Sonia Nazario headlined the UMKC Division of Diversity and Inclusion’s 14th annual César Chávez lecture this week.
The lecture honors César Chávez, organizer of the Chicano Movement in the United States and founder of the United Farm Workers. It is meant to raise awareness of the continual struggle for civil rights, including humane working conditions, dignity, equality and access to opportunity for all.
Nazario is a two-time Pulitzer Prize-winning journalist whose stories have tackled difficult issues such as hunger, drug addiction and immigration. She spent decades reporting and writing about social issues for newspapers, including the New York Times, Los Angeles Times and Wall Street Journal.

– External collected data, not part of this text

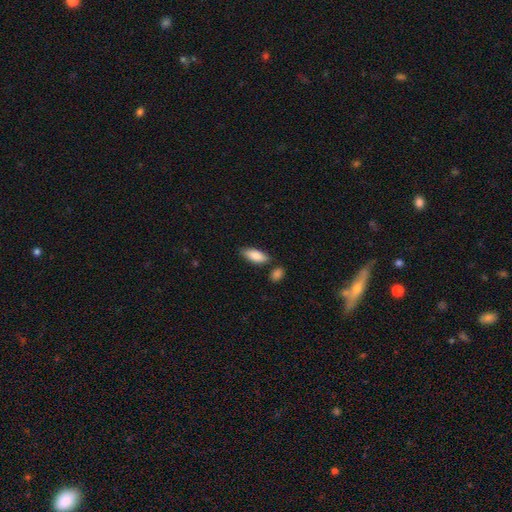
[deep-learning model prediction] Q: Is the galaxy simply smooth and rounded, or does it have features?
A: smooth — 86%.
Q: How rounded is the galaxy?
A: in between — 81%.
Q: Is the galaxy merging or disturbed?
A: none — 76%.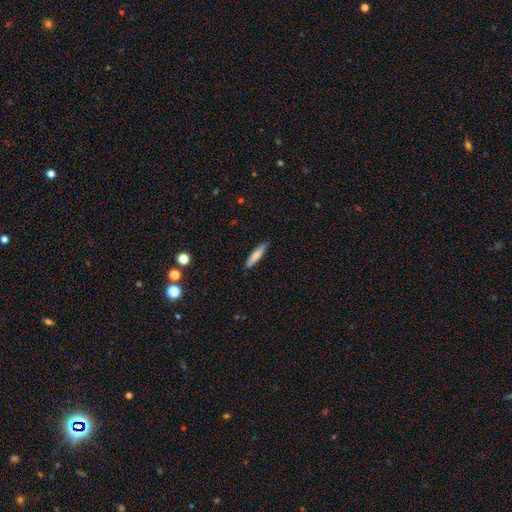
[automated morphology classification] Smooth or featured? Predicted: smooth (p=0.78). How rounded? Predicted: cigar-shaped (p=0.83). Merging? Predicted: none (p=0.87).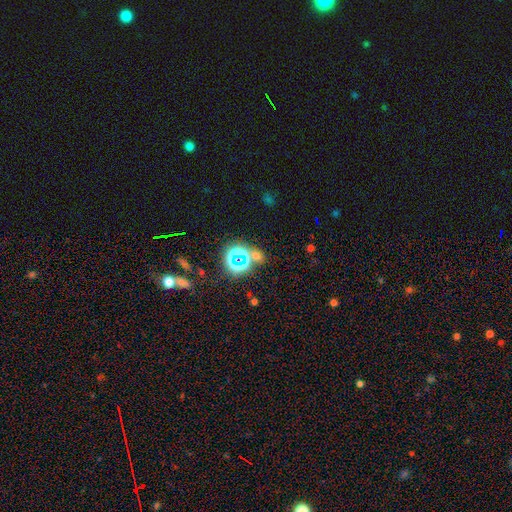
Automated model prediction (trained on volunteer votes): smooth-or-featured: star or artifact: 53% | smooth: 38% | featured or disk: 9%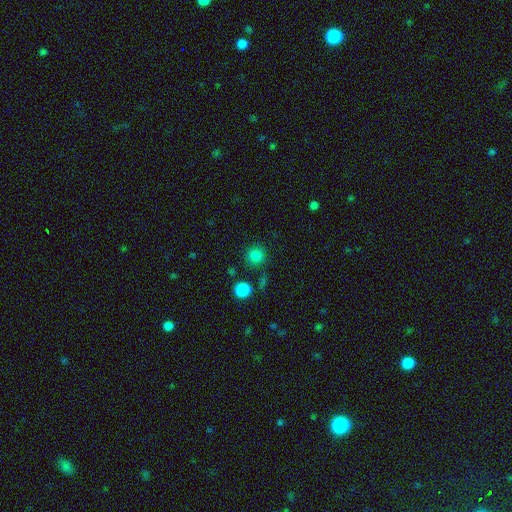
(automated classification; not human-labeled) This appears to be a smooth galaxy with no disk features (83%) that is round (91%). Merging: none (84%).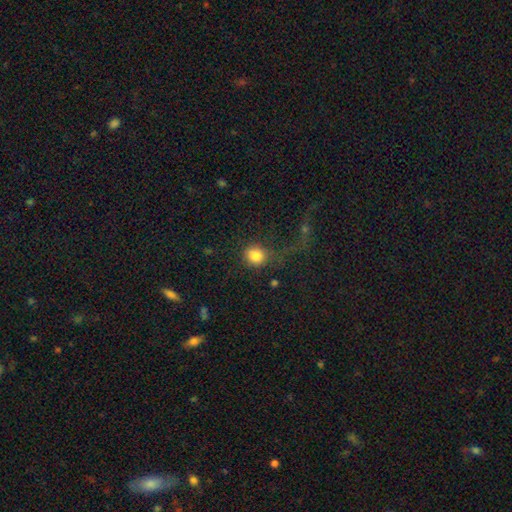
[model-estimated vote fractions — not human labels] smooth 83%, star or artifact 10%, featured or disk 7%. Down the decision tree: how rounded — round (86%); merging — none (56%).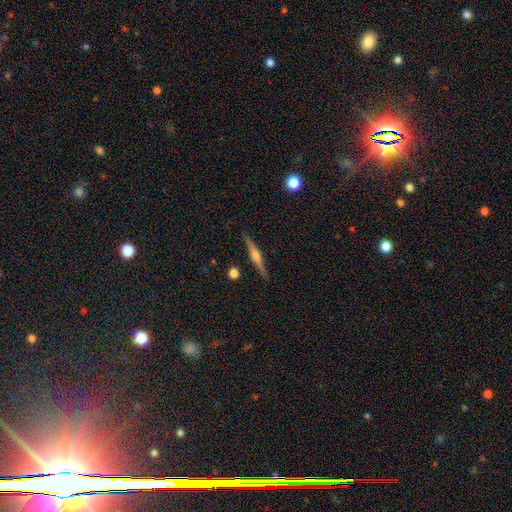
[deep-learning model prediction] A featured or disk galaxy (70%) viewed edge-on (98%) with a rounded central bulge (85%).

Vote fractions:
- Smooth or featured? featured or disk: 70% / smooth: 23% / star or artifact: 6%
- Edge-on disk? yes: 98% / no: 2%
- Edge-on bulge? rounded: 85% / boxy: 8% / none: 7%
- Merging? none: 89% / minor disturbance: 7% / merger: 2% / major disturbance: 2%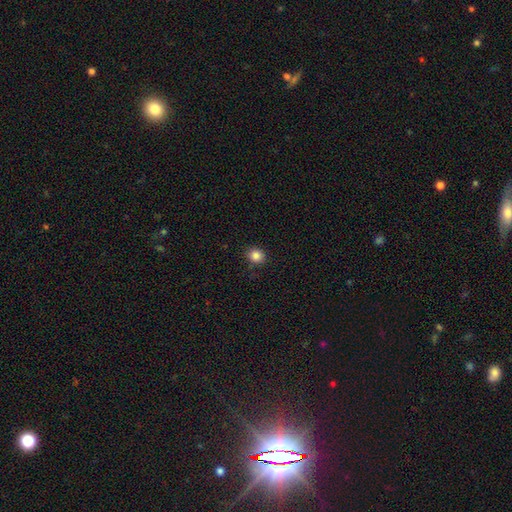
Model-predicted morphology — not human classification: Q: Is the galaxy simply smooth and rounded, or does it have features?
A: smooth — 85%.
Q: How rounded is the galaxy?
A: round — 75%.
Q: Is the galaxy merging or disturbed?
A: none — 87%.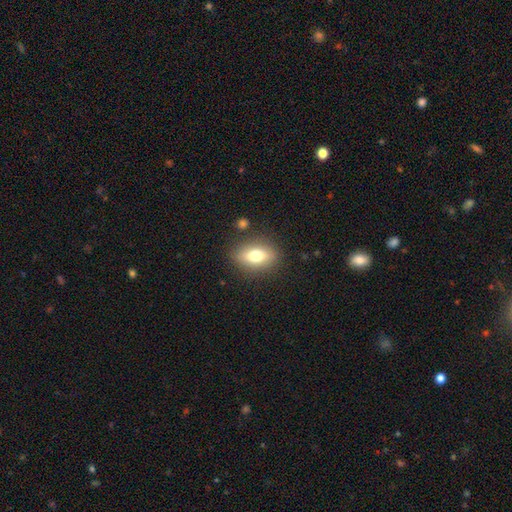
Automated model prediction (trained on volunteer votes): smooth_or_featured: smooth (p=0.72) [alt: featured or disk p=0.19]
how_rounded: in between (p=0.77) [alt: round p=0.16]
merging: none (p=0.83) [alt: minor disturbance p=0.11]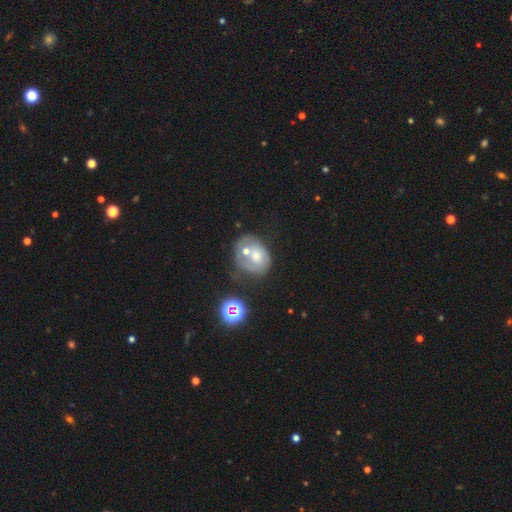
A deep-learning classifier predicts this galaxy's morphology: smooth-or-featured: featured or disk: 47% | smooth: 42% | star or artifact: 11%
  merging: merger: 38% | none: 28% | minor disturbance: 18% | major disturbance: 16%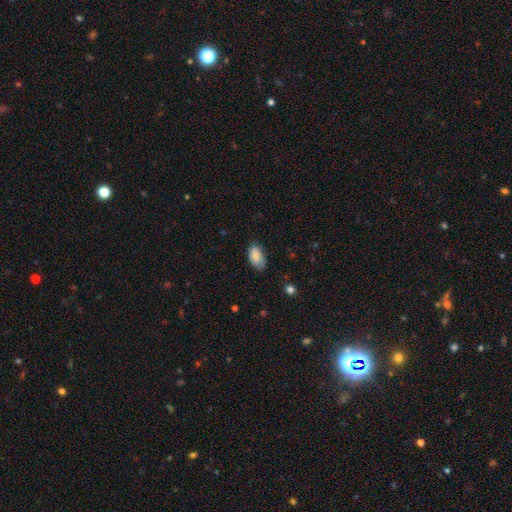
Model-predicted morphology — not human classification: Q: Smooth or featured?
A: smooth (85%); runner-up: featured or disk (8%)
Q: How rounded?
A: in between (94%); runner-up: round (4%)
Q: Merging?
A: none (68%); runner-up: minor disturbance (26%)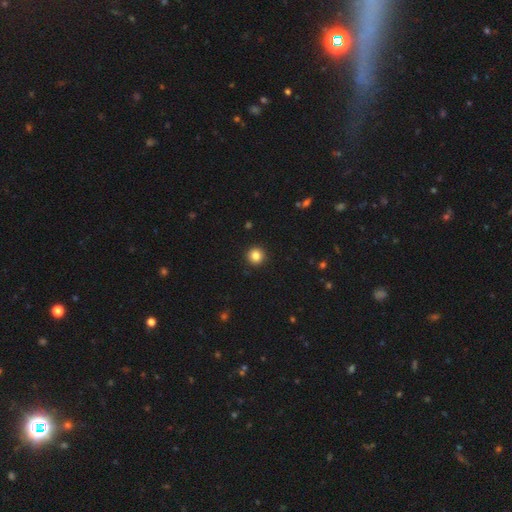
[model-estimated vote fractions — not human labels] Smooth or featured?
  - smooth: 85% *
  - star or artifact: 11%
  - featured or disk: 4%
How rounded?
  - round: 94% *
  - in between: 5%
  - cigar-shaped: 1%
Merging?
  - none: 93% *
  - minor disturbance: 4%
  - major disturbance: 2%
  - merger: 1%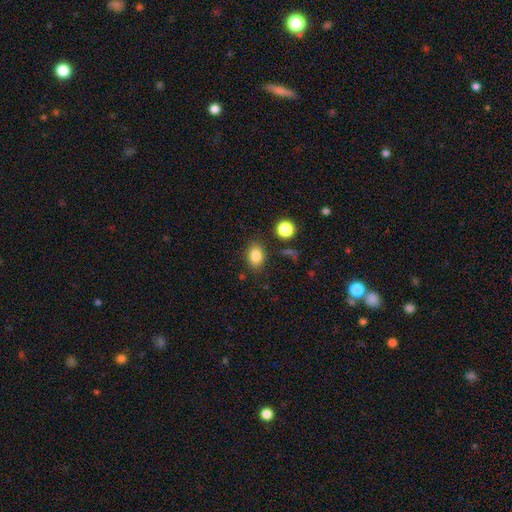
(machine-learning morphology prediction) Smooth or featured: smooth — 84% (star or artifact — 11%)
How rounded: in between — 71% (round — 28%)
Merging: none — 81% (minor disturbance — 12%)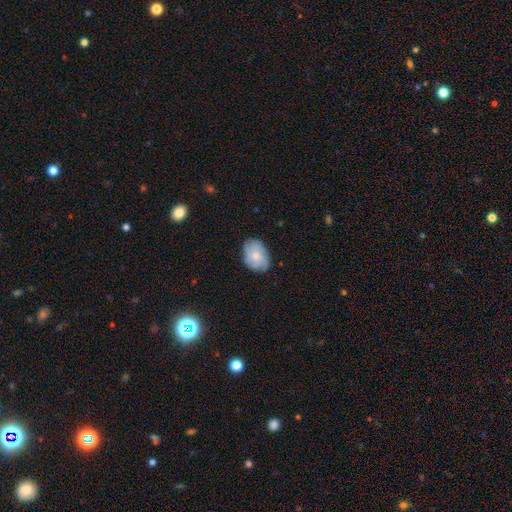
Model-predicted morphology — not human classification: smooth 60%, featured or disk 33%, star or artifact 8%. Down the decision tree: how rounded — in between (79%); merging — none (75%).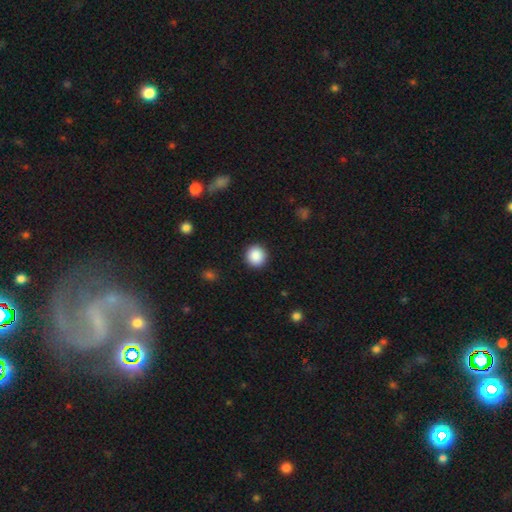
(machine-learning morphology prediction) Overall: smooth (88%). How rounded: round (92%). Merging: none (91%).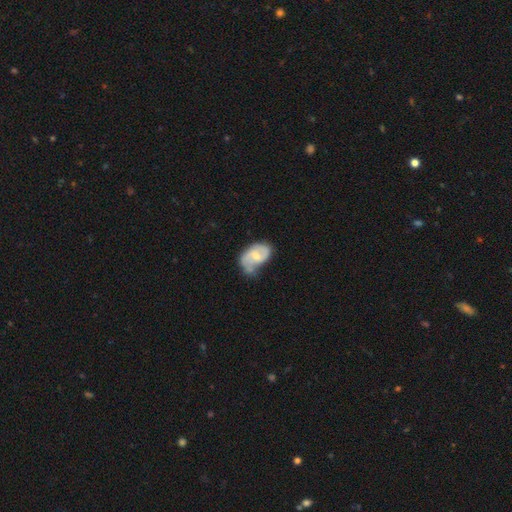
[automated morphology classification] A featured or disk galaxy (67%) with a weak bar (55%), 2 (77%) medium (46%) spiral arms (87%) and a small central bulge (46%). Merging: none (40%).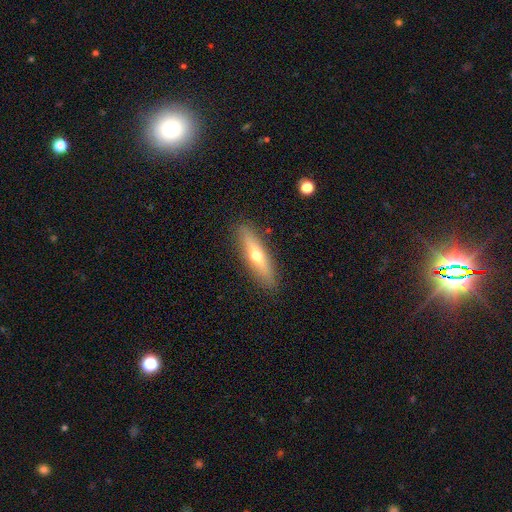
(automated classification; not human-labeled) Smooth or featured: smooth — 51% (featured or disk — 42%)
How rounded: cigar-shaped — 73% (in between — 25%)
Merging: none — 88% (minor disturbance — 8%)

Below are some highlights from the lecture, which was held virtually this year.
On winning her first Pulitzer:
I wrote about this army of children migrating north alone through the true story of one boy, Enrique, whose mother left him in Honduras at just 5 years old. Then, 11 years later he decides to set off to go and find her. I met Enrique in northern Mexico when he was mid-journey. He was on his eighth attempt to enter the United States. He had been deported seven times.
I then made the same journey he had made. I traveled for three months, 700 miles, half of that time on top of seven freight trains. What I witnessed changed me. Children who had lost arms or legs from trying to jump on trains were trying to reach the United States to find opportunities that I honestly took for granted.
On advocacy:
In 2008, I left daily journalism to write books. At that time, I decided to wade into advocacy gingerly. More and more, non-engagement to me felt wrong. Keeping silent about some of these issues felt amoral. But my readers pushed me to do more.
When I talked about immigration, they didn’t understand me saying, “Here is the problem, you should get involved to fix it.” Their issue was, why did a journalist like me, who knew an issue so well after decades of covering it, feel entitled to put the issue to their readers and expect them to figure out a solution.
I joined the board of a nonprofit started by Microsoft and Angelina Jolie called Kids in Need of Defense. I fought alongside my colleagues there to help recruit wonderful pro-bono lawyers to represent immigrant children in court for free.
I’ve had dozens of students hear me speak over the years and decide in that moment, I am going to become a lawyer and then return to another talk years later, “I am now representing those immigrant children you told me about.”